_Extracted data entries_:
=== Section Start ===
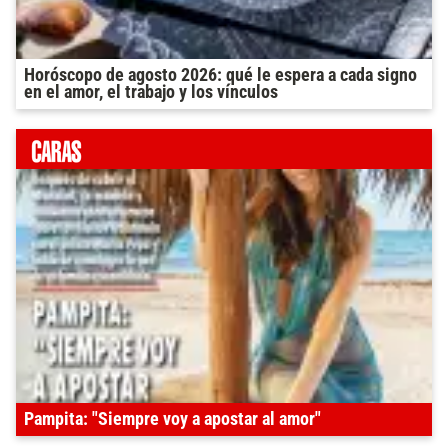
Horóscopo de agosto 2026: qué le espera a cada signo
en el amor, el trabajo y los vínculos
Pampita: "Siempre voy a apostar al amor"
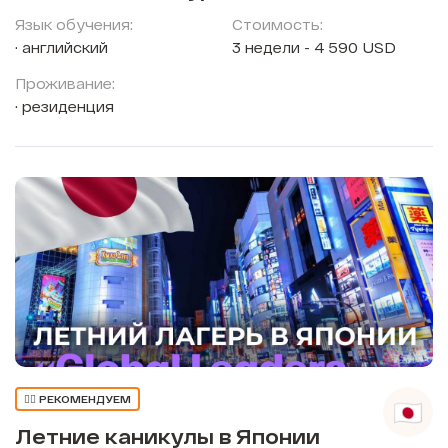
Язык обучения:
Стоимость:
английский
3 недели - 4 590 USD
Проживание:
резиденция
👍🏼 РЕКОМЕНДУЕМ
Летние каникулы в Японии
=== Section End ===
_Problem details_: Write out each line above that contains the word "amor".

_The answer_:
en el amor, el trabajo y los vínculos
Pampita: "Siempre voy a apostar al amor"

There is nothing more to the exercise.